Benfica: a revolução dos suplentes que quer convencer Mourinho
A reta final da Liga 2025/26 intensifica-se e, no plantel do Benfica, cresce a sensação de maior luta pela titularidade. O médio criativo Sudakov e o avançado Franjo Ivanovic estão a aumentar a pressão sobre José Mourinho, procurando ganhar espaço no onze titular e com esperança de que possa acontecer logo no desafio de sábado, frente ao Vitória de Guimarães, no Estádio da Luz, a contar para a 27.ª jornada do campeonato.
Depois de várias semanas condicionado por uma lombalgia que o afastou dos duelos com Aves SAD (3-0) e Gil Vicente (2-1), Sudakov regressou recentemente às opções, ainda que apenas desde o banco. O internacional ucraniano foi suplente não utilizado frente ao Real Madrid (1-2, no play-off para os oitavos de final da UEFA Champions League) e ao FC Porto (2-2, clássico no campeonato), mas entrou no jogo da Liga em Arouca (2-1), aos 73 minutos, e teve influência direta na vitória da equipa dos encarnados, mostrando sinais de que está pronto para reclamar um papel mais importante.
Contratado no verão aos ucranianos do Shakhtar Donetsk — por empréstimo mas com cláusula de compra obrigatória num negócio de 27 milhões de euros, a que acrescem €5 milhões possíveis em bónus por objetivos —, o médio de 23 anos soma 34 jogos pelas águias — 28 como titular, com 4 golos e 5 assistências —, mas ainda não atingiu o nível que os adeptos esperam.
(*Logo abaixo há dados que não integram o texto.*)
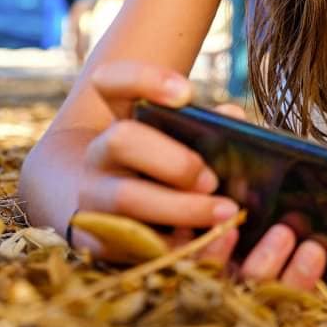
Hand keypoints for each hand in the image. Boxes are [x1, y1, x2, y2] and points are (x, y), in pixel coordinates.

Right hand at [75, 63, 326, 289]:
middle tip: (213, 179)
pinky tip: (203, 243)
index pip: (113, 81)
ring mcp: (91, 194)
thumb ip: (208, 124)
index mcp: (118, 116)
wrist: (104, 210)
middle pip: (122, 139)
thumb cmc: (161, 164)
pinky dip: (172, 245)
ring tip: (226, 213)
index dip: (147, 80)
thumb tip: (234, 120)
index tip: (187, 93)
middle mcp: (98, 152)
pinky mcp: (96, 238)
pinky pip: (131, 243)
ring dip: (181, 208)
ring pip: (125, 198)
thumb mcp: (179, 138)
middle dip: (174, 159)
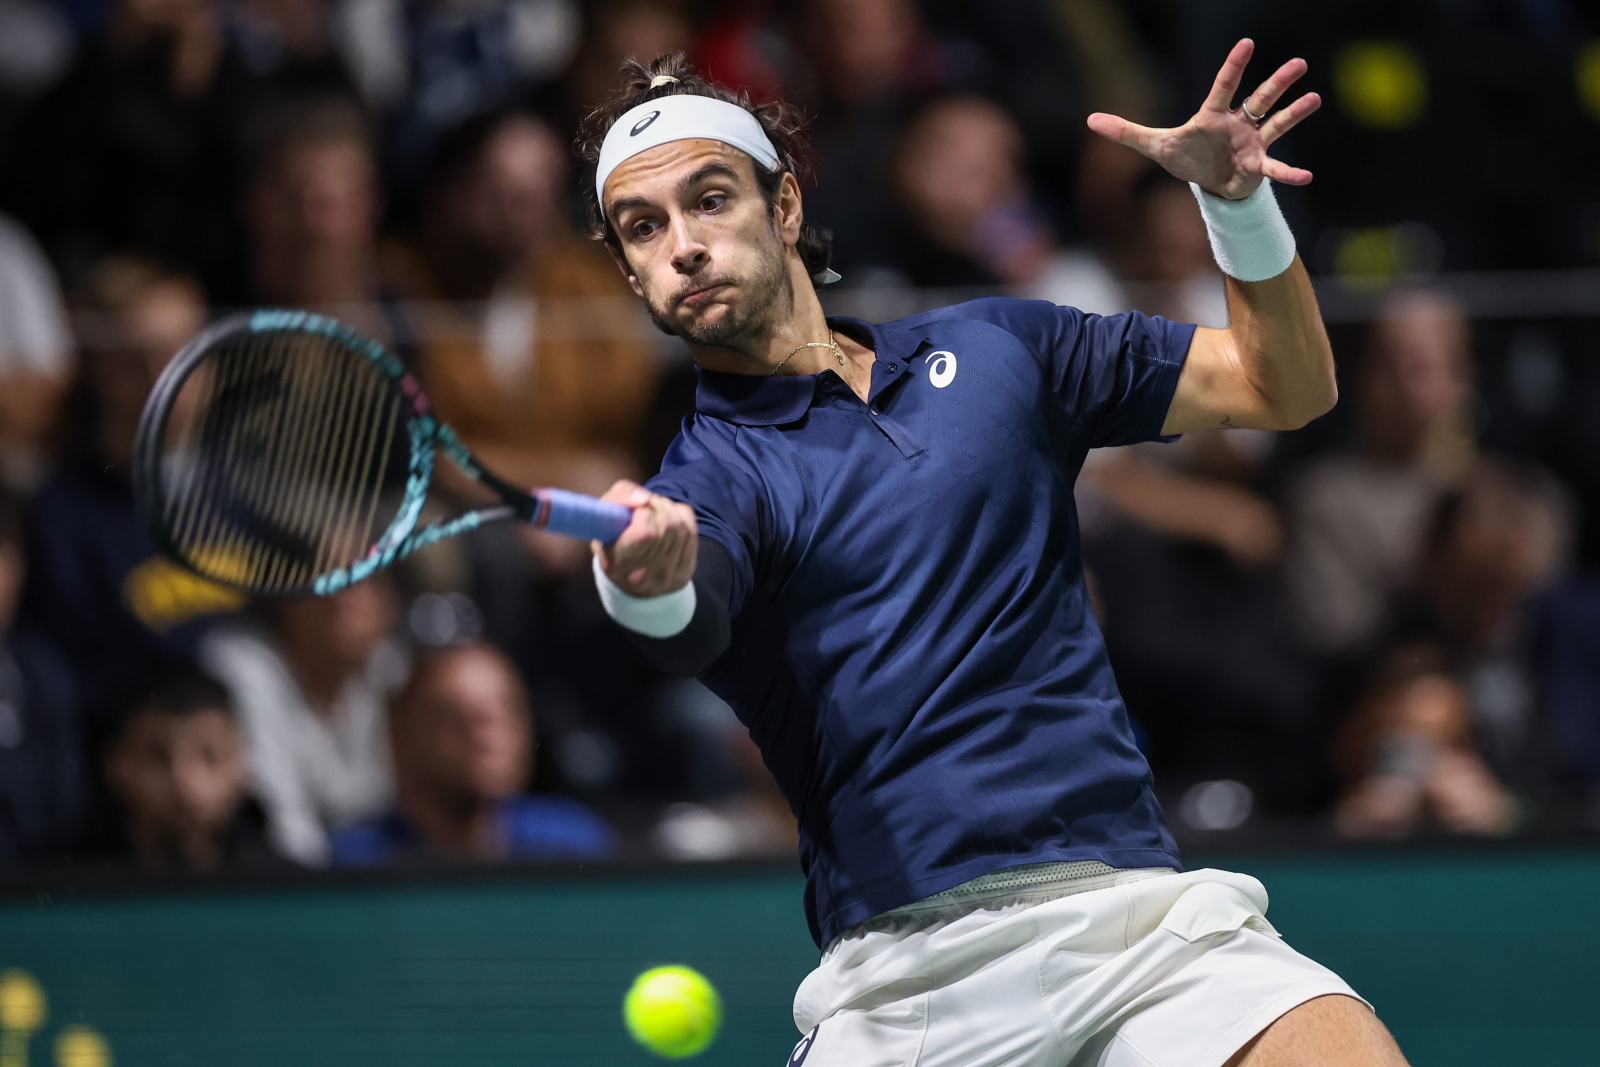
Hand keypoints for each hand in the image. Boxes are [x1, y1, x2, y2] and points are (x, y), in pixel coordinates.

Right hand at [592, 479, 697, 596]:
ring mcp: (666, 578)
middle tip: (647, 505)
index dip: (645, 512)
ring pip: (680, 527)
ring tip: (655, 510)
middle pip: (667, 527)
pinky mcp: (683, 574)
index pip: (647, 533)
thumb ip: (619, 497)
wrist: (626, 572)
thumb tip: (645, 498)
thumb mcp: (603, 513)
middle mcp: (642, 578)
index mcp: (615, 565)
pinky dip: (681, 516)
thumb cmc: (611, 536)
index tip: (637, 508)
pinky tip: (668, 518)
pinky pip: (690, 531)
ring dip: (669, 509)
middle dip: (658, 506)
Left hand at [1086, 39, 1319, 199]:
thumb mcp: (1154, 147)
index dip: (1233, 67)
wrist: (1207, 184)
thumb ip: (1126, 132)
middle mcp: (1237, 123)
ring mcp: (1251, 143)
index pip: (1223, 87)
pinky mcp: (1257, 167)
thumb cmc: (1186, 157)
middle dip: (1277, 83)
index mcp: (1213, 115)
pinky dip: (1289, 173)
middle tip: (1299, 64)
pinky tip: (1307, 176)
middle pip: (1259, 99)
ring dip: (1294, 113)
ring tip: (1314, 99)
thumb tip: (1090, 120)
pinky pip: (1275, 169)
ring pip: (1275, 124)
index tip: (1246, 44)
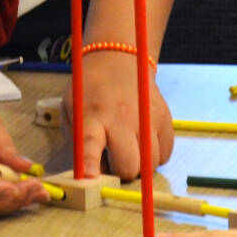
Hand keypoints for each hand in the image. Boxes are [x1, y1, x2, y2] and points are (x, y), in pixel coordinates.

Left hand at [67, 51, 173, 178]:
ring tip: (128, 147)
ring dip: (139, 164)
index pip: (90, 143)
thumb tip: (93, 176)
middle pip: (129, 165)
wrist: (118, 60)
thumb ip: (79, 144)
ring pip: (150, 164)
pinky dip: (154, 156)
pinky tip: (142, 141)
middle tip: (113, 159)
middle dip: (120, 172)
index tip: (90, 176)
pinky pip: (165, 155)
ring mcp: (146, 117)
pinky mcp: (164, 118)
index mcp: (92, 115)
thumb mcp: (72, 111)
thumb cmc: (90, 91)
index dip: (90, 162)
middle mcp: (121, 117)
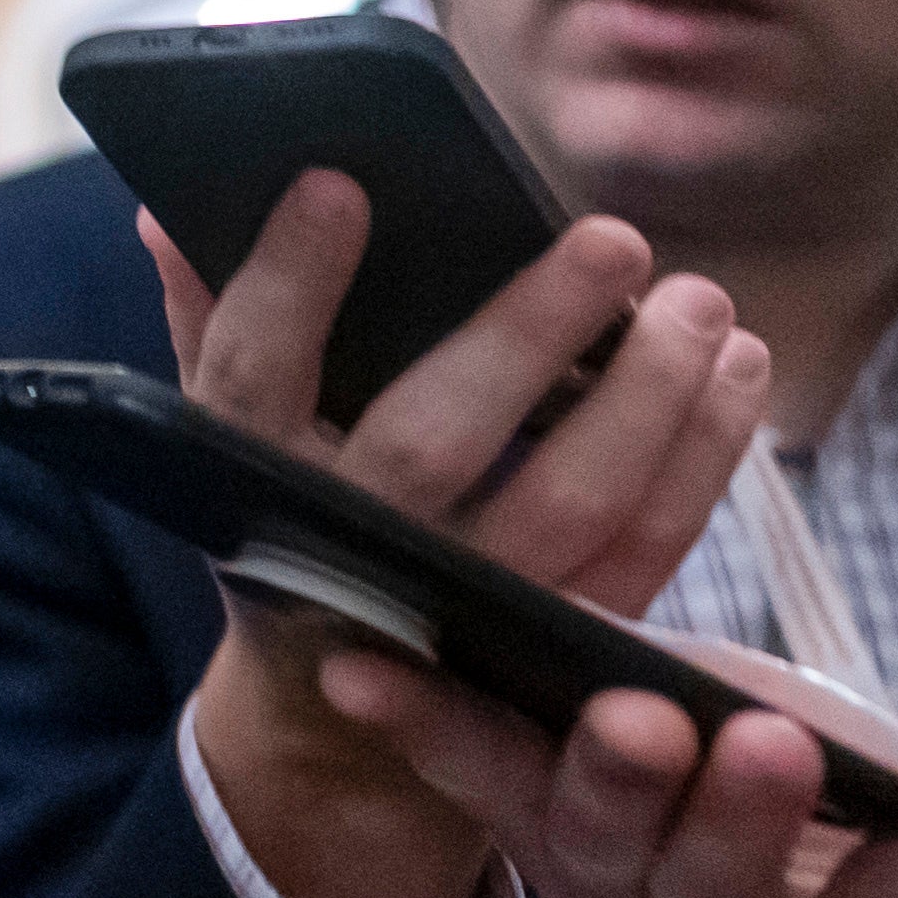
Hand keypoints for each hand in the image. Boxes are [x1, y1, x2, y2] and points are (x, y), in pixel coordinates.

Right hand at [157, 175, 766, 897]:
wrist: (332, 714)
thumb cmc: (287, 516)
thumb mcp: (227, 435)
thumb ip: (206, 321)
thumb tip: (165, 207)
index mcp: (251, 479)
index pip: (253, 373)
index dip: (289, 284)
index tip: (338, 184)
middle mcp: (351, 548)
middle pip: (432, 443)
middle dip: (525, 336)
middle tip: (613, 241)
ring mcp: (463, 606)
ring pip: (569, 502)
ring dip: (648, 397)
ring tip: (698, 301)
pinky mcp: (561, 637)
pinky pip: (648, 544)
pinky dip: (703, 453)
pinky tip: (732, 367)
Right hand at [322, 661, 897, 897]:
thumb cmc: (807, 810)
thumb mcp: (710, 713)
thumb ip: (632, 668)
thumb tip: (545, 602)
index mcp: (569, 842)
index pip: (486, 774)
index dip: (424, 723)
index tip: (357, 665)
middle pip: (597, 853)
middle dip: (610, 780)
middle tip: (634, 715)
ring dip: (744, 817)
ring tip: (776, 742)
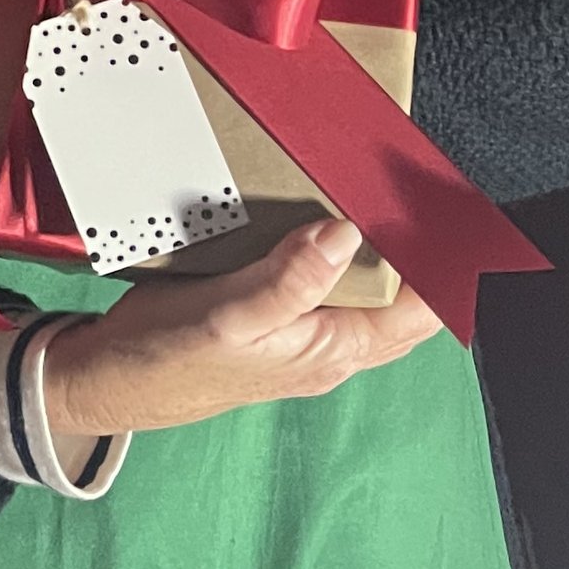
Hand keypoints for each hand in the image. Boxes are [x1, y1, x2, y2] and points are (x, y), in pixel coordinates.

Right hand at [41, 218, 443, 444]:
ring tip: (382, 192)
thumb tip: (347, 233)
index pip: (421, 309)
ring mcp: (302, 334)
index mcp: (334, 350)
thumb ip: (293, 279)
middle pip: (402, 297)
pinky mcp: (273, 317)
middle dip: (419, 248)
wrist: (111, 381)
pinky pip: (321, 280)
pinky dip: (331, 248)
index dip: (447, 264)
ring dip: (375, 246)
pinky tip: (317, 216)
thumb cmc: (169, 360)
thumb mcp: (232, 315)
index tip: (457, 213)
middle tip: (423, 187)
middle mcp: (329, 346)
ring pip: (362, 287)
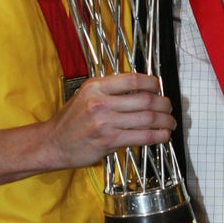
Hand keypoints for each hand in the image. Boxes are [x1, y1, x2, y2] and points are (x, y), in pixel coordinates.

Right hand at [47, 72, 175, 168]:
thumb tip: (142, 91)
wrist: (53, 143)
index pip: (132, 79)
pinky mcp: (109, 141)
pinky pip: (142, 136)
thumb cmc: (71, 121)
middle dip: (164, 104)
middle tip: (169, 108)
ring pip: (147, 118)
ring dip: (165, 121)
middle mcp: (100, 102)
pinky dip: (158, 136)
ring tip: (170, 123)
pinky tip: (163, 136)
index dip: (152, 83)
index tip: (159, 87)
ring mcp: (105, 122)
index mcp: (96, 87)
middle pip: (145, 100)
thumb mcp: (86, 96)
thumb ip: (110, 91)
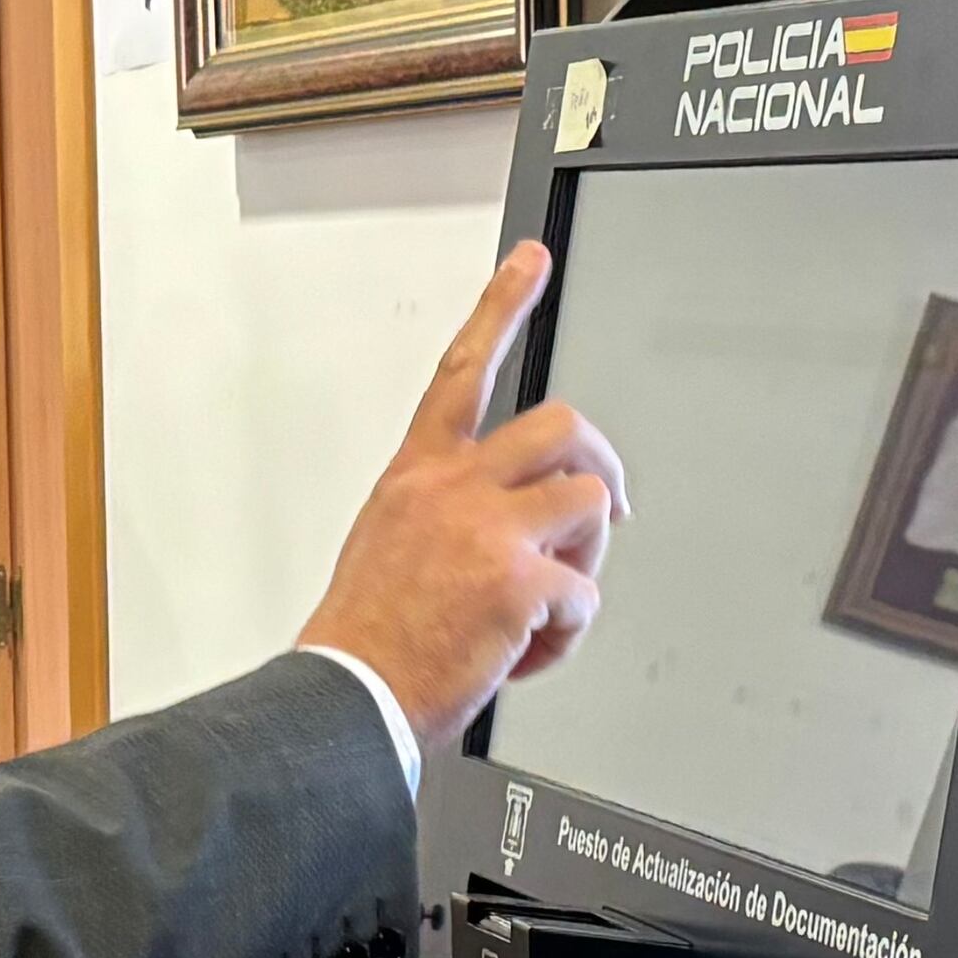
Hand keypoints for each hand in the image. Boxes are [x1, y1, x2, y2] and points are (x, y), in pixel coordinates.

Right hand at [298, 243, 627, 751]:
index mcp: (418, 475)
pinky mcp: (518, 583)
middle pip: (562, 428)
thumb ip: (447, 513)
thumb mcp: (389, 543)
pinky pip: (585, 596)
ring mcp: (486, 531)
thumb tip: (508, 523)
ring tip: (551, 602)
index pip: (462, 370)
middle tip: (609, 509)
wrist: (348, 696)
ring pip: (588, 506)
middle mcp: (452, 488)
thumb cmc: (367, 636)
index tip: (530, 261)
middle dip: (603, 467)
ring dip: (588, 559)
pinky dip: (568, 636)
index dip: (500, 306)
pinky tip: (528, 653)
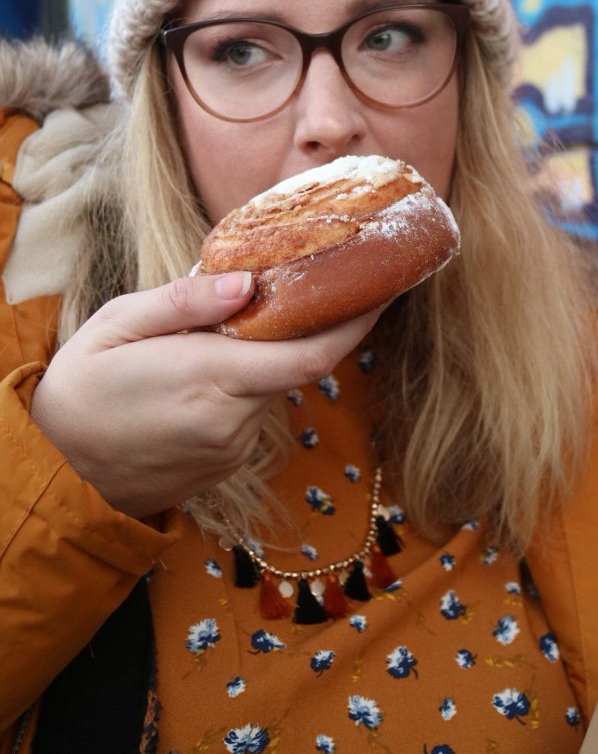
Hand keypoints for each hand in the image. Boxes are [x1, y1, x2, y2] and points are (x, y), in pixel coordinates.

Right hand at [31, 272, 380, 519]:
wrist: (59, 470)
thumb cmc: (83, 384)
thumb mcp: (118, 323)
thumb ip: (186, 302)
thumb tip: (249, 283)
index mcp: (211, 376)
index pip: (310, 355)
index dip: (355, 324)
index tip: (382, 292)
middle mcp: (233, 420)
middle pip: (294, 366)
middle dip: (296, 328)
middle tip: (279, 291)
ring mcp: (232, 449)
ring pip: (271, 389)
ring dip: (260, 360)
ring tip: (211, 338)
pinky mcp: (226, 466)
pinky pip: (252, 415)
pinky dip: (242, 388)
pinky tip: (201, 378)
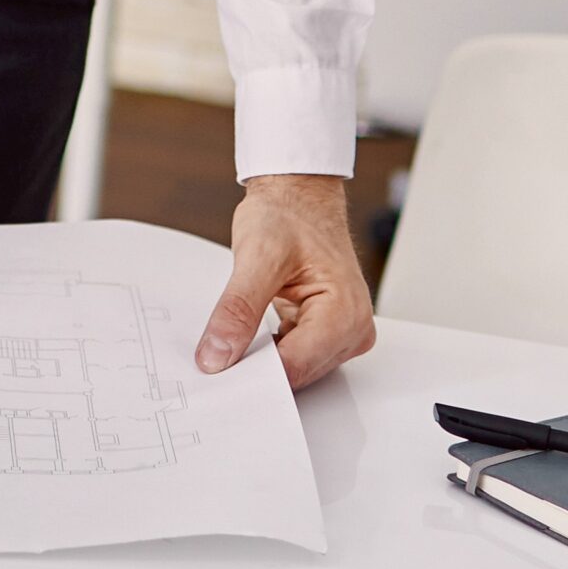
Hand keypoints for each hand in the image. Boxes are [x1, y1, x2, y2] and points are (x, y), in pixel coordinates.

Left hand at [196, 174, 376, 392]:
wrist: (298, 196)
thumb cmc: (288, 214)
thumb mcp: (256, 256)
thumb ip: (237, 309)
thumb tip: (217, 354)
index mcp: (346, 313)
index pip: (296, 366)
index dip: (253, 372)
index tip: (216, 370)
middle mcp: (353, 329)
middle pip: (297, 373)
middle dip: (256, 366)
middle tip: (214, 356)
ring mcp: (343, 333)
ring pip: (294, 369)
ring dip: (261, 358)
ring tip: (232, 336)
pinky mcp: (328, 332)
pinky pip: (293, 355)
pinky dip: (267, 349)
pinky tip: (248, 334)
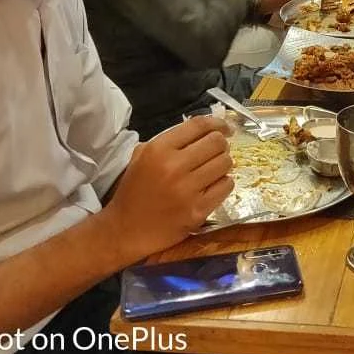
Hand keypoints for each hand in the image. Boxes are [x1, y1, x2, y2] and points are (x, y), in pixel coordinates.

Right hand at [102, 117, 234, 261]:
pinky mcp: (198, 210)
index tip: (225, 128)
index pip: (198, 125)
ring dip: (223, 163)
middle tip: (216, 152)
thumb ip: (169, 141)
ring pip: (225, 163)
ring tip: (213, 169)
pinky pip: (226, 186)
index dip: (217, 123)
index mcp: (158, 150)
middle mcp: (174, 166)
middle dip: (221, 144)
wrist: (126, 230)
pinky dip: (224, 183)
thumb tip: (205, 131)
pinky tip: (214, 186)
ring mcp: (187, 190)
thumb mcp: (141, 157)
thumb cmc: (134, 192)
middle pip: (216, 142)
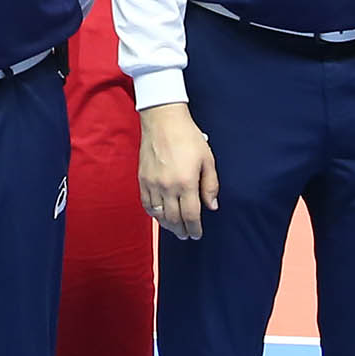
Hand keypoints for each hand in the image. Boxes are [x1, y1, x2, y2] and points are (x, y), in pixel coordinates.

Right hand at [139, 102, 219, 241]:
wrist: (163, 121)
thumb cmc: (188, 137)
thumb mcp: (207, 159)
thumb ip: (210, 185)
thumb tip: (212, 206)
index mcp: (186, 182)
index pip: (191, 215)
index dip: (195, 229)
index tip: (197, 234)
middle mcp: (168, 187)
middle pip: (174, 219)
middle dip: (182, 230)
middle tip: (187, 235)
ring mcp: (153, 184)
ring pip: (159, 215)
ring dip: (168, 225)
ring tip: (175, 229)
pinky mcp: (143, 180)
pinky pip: (147, 204)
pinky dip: (154, 214)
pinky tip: (160, 216)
No encontro com o Vitória de Guimarães, poderá conquistar mais minutos e rivalizar com Rafa Silva, jogador que tem ocupado o espaço atrás do ponta de lança Pavlidis.
Rafa Silva, contratado em janeiro aos turcos do Besiktas, conta dois golos em 10 jogos e oferece características distintas de Sudakov: mais mobilidade e profundidade no ataque, embora também procure maior consistência no brilho das suas exibições. A estratégia de José Mourinho para o duelo com o Vitória determinará a escolha — Sudakov para pensar o jogo de trás, ou Rafa para explorar a profundidade e zonas de finalização mais próximas da baliza do adversário.
No ataque, outro tema ganha relevância: a eventual disputa entre Pavlidis e Ivanovic. O internacional grego é o melhor marcador do Benfica, com 28 golos esta época, 20 deles na Liga, mas vive fase menos inspirada. Não marca nem assiste desde 13 de fevereiro, frente ao Santa Clara (2-1), somando já seis jogos consecutivos sem golos — igualou a pior sequência desde que chegou à Luz, na época passada.
Apesar de continuar a ser peça influente pela forma como participa na construção e pressão ofensiva, não se prevendo que possa perder a titularidade no desafio desta jornada frente ao V. Guimarães. «Consigo identificar Pavlidis como um ótimo jogador, um jogador de que eu gosto muito porque tem golo, mas também tem o link play [jogo de ligação]. Às vezes digo que há atacantes que são muito bons porque marcam muitos golos, mas no dia em que não marcam golos a contribuição para a equipa é zero. E Pavlidis é o tipo de atacante que mesmo não marcando o seu contributo nunca é zero. Porque na fase defensiva trabalha muitíssimo e interpreta muito bem os timings de pressão. Depois, na fase ofensiva, é um jogador que se não fosse um número 9 poderia perfeitamente ser um médio ofensivo porque tem essa qualidade de jogar e de construir. É um jogador de que gosto muito. Estou muito contente», disse Mourinho sobre o grego.
Pavlidis sente agora, porém, a aproximação de um concorrente em ascensão. Franjo Ivanovic, contratado no início da época, respondeu ao menor tempo de jogo com atitude e rendimento.
O croata de 22 anos foi decisivo nos últimos dois encontros: entrou frente ao FC Porto e assistiu Leandro Barreiro no golo do empate (2-2), e voltou a brilhar em Arouca, marcando o golo da vitória (2-1) com apenas 17 minutos em campo.
Independentemente das opções de José Mourinho para o jogo com o Vitória de Guimarães, a tendência é clara: Sudakov e Ivanovic aproximam-se dos titulares e prometem aquecer a disputa interna na reta final da temporada. Restam oito jornadas para o fim do campeonato, e o ambiente competitivo dentro do Benfica poderá ser decisivo para o desempenho da equipa na luta pelo título ou, no mínimo, pelo acesso à UEFA Champions League.